▶ [REQUIRED WORK]:
Could you arrange every line of the data below as a JSON list of strings, one string per line, with blank lines dropped and the pictures left out of the answer?

▶ [EXERCISE INPUTS]:
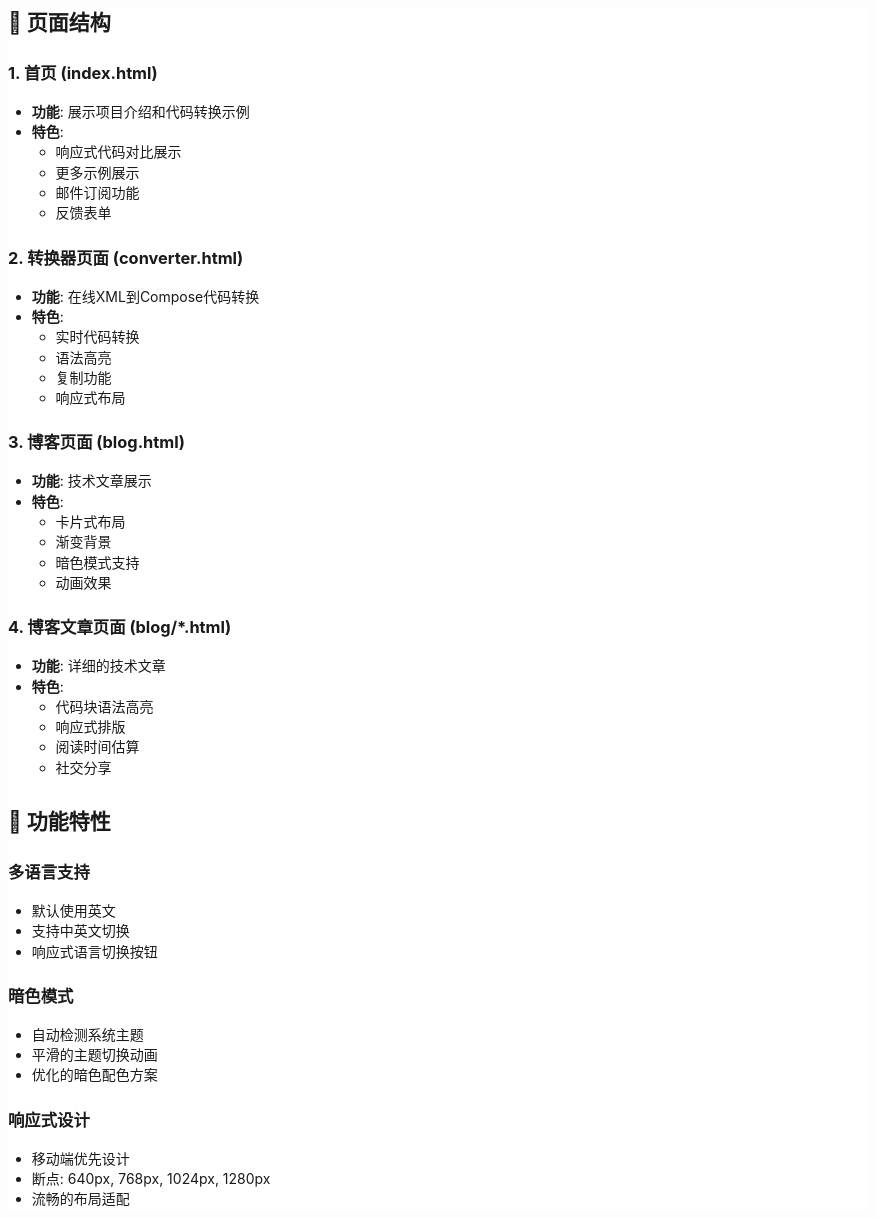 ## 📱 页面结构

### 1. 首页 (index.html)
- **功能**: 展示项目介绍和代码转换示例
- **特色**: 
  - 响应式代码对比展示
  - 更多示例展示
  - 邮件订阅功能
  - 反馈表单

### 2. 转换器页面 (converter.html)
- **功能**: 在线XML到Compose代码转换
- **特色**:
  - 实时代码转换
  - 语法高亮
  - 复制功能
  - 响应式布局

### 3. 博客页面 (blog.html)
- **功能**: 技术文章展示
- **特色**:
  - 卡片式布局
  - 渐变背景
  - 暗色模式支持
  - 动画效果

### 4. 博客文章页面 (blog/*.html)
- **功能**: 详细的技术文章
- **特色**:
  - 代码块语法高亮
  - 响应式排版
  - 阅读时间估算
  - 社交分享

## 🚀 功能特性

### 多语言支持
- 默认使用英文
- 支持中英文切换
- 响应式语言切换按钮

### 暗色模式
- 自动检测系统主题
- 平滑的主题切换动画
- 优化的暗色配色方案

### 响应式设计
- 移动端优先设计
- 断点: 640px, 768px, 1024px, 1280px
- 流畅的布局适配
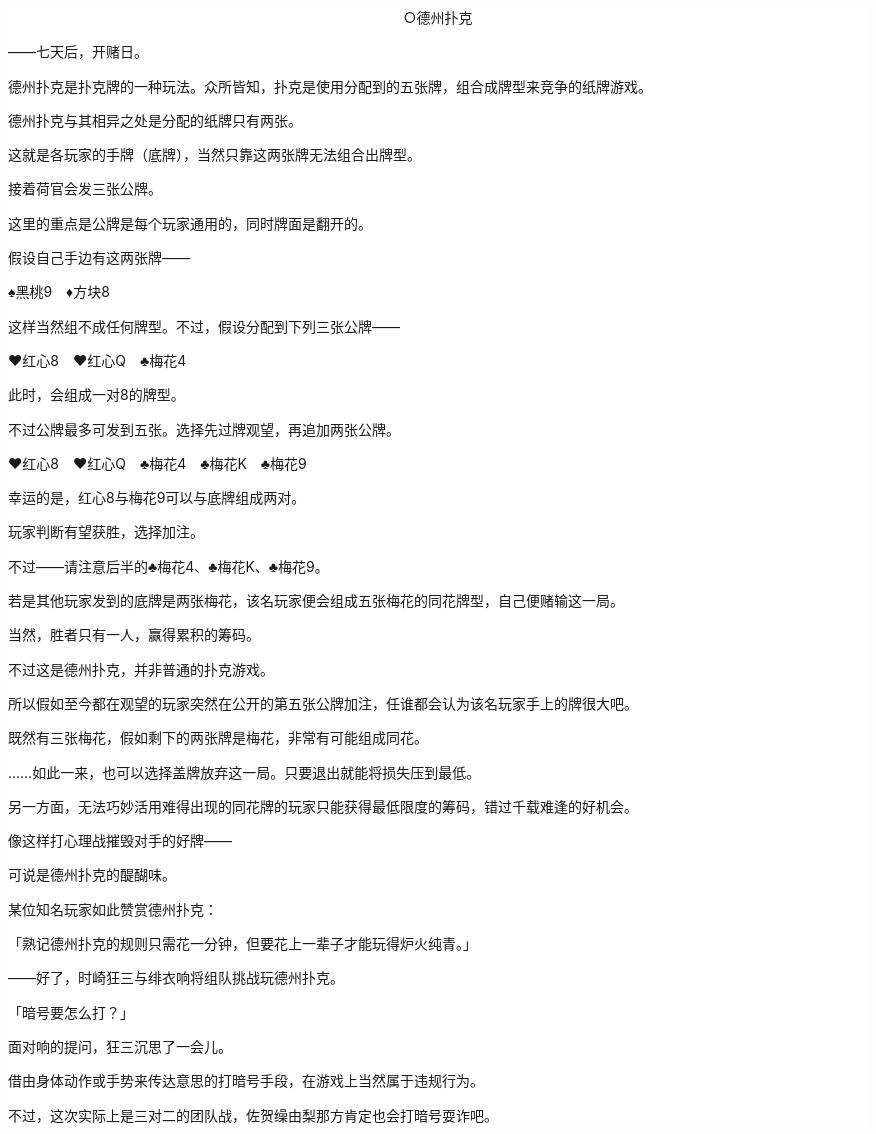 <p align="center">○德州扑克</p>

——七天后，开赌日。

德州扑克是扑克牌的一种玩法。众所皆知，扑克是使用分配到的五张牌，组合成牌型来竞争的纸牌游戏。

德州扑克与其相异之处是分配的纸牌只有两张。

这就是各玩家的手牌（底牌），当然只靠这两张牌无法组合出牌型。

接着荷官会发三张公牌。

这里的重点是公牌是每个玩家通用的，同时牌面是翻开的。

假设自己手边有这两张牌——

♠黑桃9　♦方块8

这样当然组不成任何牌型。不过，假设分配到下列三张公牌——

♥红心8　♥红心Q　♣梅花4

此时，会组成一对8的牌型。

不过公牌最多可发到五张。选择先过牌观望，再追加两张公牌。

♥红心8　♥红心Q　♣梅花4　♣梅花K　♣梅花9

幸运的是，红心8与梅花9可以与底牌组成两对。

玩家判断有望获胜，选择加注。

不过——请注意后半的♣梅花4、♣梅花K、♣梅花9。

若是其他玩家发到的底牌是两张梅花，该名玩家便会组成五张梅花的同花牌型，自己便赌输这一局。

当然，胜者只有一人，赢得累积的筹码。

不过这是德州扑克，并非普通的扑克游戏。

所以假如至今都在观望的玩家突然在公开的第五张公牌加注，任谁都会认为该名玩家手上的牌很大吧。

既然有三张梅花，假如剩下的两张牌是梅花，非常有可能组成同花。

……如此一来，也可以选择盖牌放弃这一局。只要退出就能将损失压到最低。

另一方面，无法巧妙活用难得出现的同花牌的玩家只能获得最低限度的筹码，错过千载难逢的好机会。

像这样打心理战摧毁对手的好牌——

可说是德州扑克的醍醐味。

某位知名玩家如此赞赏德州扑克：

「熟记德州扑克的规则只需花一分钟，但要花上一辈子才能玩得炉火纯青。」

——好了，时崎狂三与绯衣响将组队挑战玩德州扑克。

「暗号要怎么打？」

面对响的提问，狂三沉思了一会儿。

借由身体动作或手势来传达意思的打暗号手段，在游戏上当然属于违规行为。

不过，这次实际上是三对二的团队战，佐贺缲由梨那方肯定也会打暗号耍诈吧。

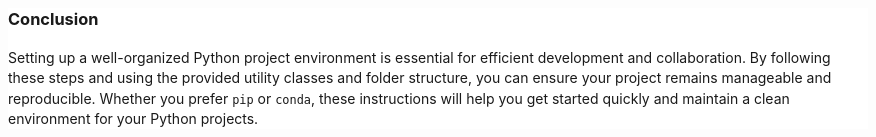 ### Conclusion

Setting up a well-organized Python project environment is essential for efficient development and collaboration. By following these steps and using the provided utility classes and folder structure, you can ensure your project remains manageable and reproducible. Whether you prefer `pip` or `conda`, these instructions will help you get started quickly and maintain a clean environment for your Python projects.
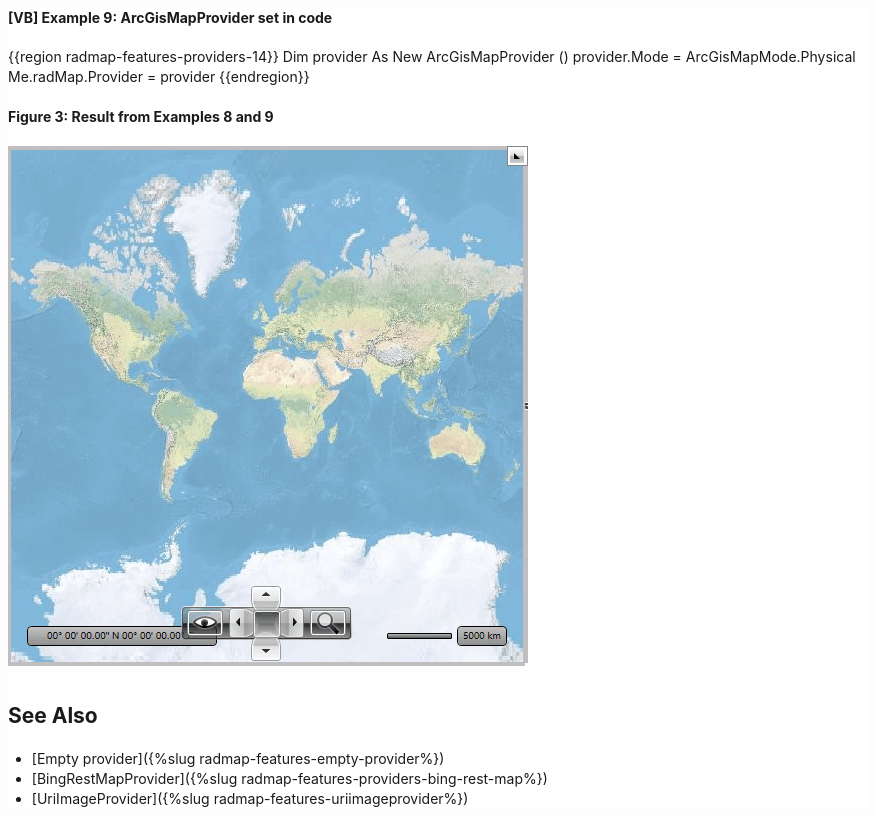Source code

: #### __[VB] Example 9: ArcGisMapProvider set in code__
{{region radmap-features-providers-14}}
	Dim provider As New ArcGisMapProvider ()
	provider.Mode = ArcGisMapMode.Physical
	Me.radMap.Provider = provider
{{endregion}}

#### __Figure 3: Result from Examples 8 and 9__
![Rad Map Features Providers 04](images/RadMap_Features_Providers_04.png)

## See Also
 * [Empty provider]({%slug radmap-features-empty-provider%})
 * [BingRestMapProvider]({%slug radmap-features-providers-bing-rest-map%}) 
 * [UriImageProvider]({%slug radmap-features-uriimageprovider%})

▶ [REPLY TO THE TASK]:
[
  " ## 📱 页面结构",
  "### 1. 首页 (index.html)",
  "- **功能**: 展示项目介绍和代码转换示例",
  "- **特色**: ",
  "  - 响应式代码对比展示",
  "  - 更多示例展示",
  "  - 邮件订阅功能",
  "  - 反馈表单",
  "### 2. 转换器页面 (converter.html)",
  "- **功能**: 在线XML到Compose代码转换",
  "- **特色**:",
  "  - 实时代码转换",
  "  - 语法高亮",
  "  - 复制功能",
  "  - 响应式布局",
  "### 3. 博客页面 (blog.html)",
  "- **功能**: 技术文章展示",
  "- **特色**:",
  "  - 卡片式布局",
  "  - 渐变背景",
  "  - 暗色模式支持",
  "  - 动画效果",
  "### 4. 博客文章页面 (blog/*.html)",
  "- **功能**: 详细的技术文章",
  "- **特色**:",
  "  - 代码块语法高亮",
  "  - 响应式排版",
  "  - 阅读时间估算",
  "  - 社交分享",
  "## 🚀 功能特性",
  "### 多语言支持",
  "- 默认使用英文",
  "- 支持中英文切换",
  "- 响应式语言切换按钮",
  "### 暗色模式",
  "- 自动检测系统主题",
  "- 平滑的主题切换动画",
  "- 优化的暗色配色方案",
  "### 响应式设计",
  "- 移动端优先设计",
  "- 断点: 640px, 768px, 1024px, 1280px",
  "- 流畅的布局适配",
  " <p align=\"center\">○德州扑克</p>",
  "——七天后，开赌日。",
  "德州扑克是扑克牌的一种玩法。众所皆知，扑克是使用分配到的五张牌，组合成牌型来竞争的纸牌游戏。",
  "德州扑克与其相异之处是分配的纸牌只有两张。",
  "这就是各玩家的手牌（底牌），当然只靠这两张牌无法组合出牌型。",
  "接着荷官会发三张公牌。",
  "这里的重点是公牌是每个玩家通用的，同时牌面是翻开的。",
  "假设自己手边有这两张牌——",
  "♠黑桃9　♦方块8",
  "这样当然组不成任何牌型。不过，假设分配到下列三张公牌——",
  "♥红心8　♥红心Q　♣梅花4",
  "此时，会组成一对8的牌型。",
  "不过公牌最多可发到五张。选择先过牌观望，再追加两张公牌。",
  "♥红心8　♥红心Q　♣梅花4　♣梅花K　♣梅花9",
  "幸运的是，红心8与梅花9可以与底牌组成两对。",
  "玩家判断有望获胜，选择加注。",
  "不过——请注意后半的♣梅花4、♣梅花K、♣梅花9。",
  "若是其他玩家发到的底牌是两张梅花，该名玩家便会组成五张梅花的同花牌型，自己便赌输这一局。",
  "当然，胜者只有一人，赢得累积的筹码。",
  "不过这是德州扑克，并非普通的扑克游戏。",
  "所以假如至今都在观望的玩家突然在公开的第五张公牌加注，任谁都会认为该名玩家手上的牌很大吧。",
  "既然有三张梅花，假如剩下的两张牌是梅花，非常有可能组成同花。",
  "……如此一来，也可以选择盖牌放弃这一局。只要退出就能将损失压到最低。",
  "另一方面，无法巧妙活用难得出现的同花牌的玩家只能获得最低限度的筹码，错过千载难逢的好机会。",
  "像这样打心理战摧毁对手的好牌——",
  "可说是德州扑克的醍醐味。",
  "某位知名玩家如此赞赏德州扑克：",
  "「熟记德州扑克的规则只需花一分钟，但要花上一辈子才能玩得炉火纯青。」",
  "——好了，时崎狂三与绯衣响将组队挑战玩德州扑克。",
  "「暗号要怎么打？」",
  "面对响的提问，狂三沉思了一会儿。",
  "借由身体动作或手势来传达意思的打暗号手段，在游戏上当然属于违规行为。",
  "不过，这次实际上是三对二的团队战，佐贺缲由梨那方肯定也会打暗号耍诈吧。",
  " ### Conclusion",
  "Setting up a well-organized Python project environment is essential for efficient development and collaboration. By following these steps and using the provided utility classes and folder structure, you can ensure your project remains manageable and reproducible. Whether you prefer `pip` or `conda`, these instructions will help you get started quickly and maintain a clean environment for your Python projects.",
  "Source code",
  ": #### __[VB] Example 9: ArcGisMapProvider set in code__",
  "{{region radmap-features-providers-14}}",
  "\tDim provider As New ArcGisMapProvider ()",
  "\tprovider.Mode = ArcGisMapMode.Physical",
  "\tMe.radMap.Provider = provider",
  "{{endregion}}",
  "#### __Figure 3: Result from Examples 8 and 9__",
  "![Rad Map Features Providers 04](images/RadMap_Features_Providers_04.png)",
  "## See Also",
  " * [Empty provider]({%slug radmap-features-empty-provider%})",
  " * [BingRestMapProvider]({%slug radmap-features-providers-bing-rest-map%}) ",
  " * [UriImageProvider]({%slug radmap-features-uriimageprovider%})"
]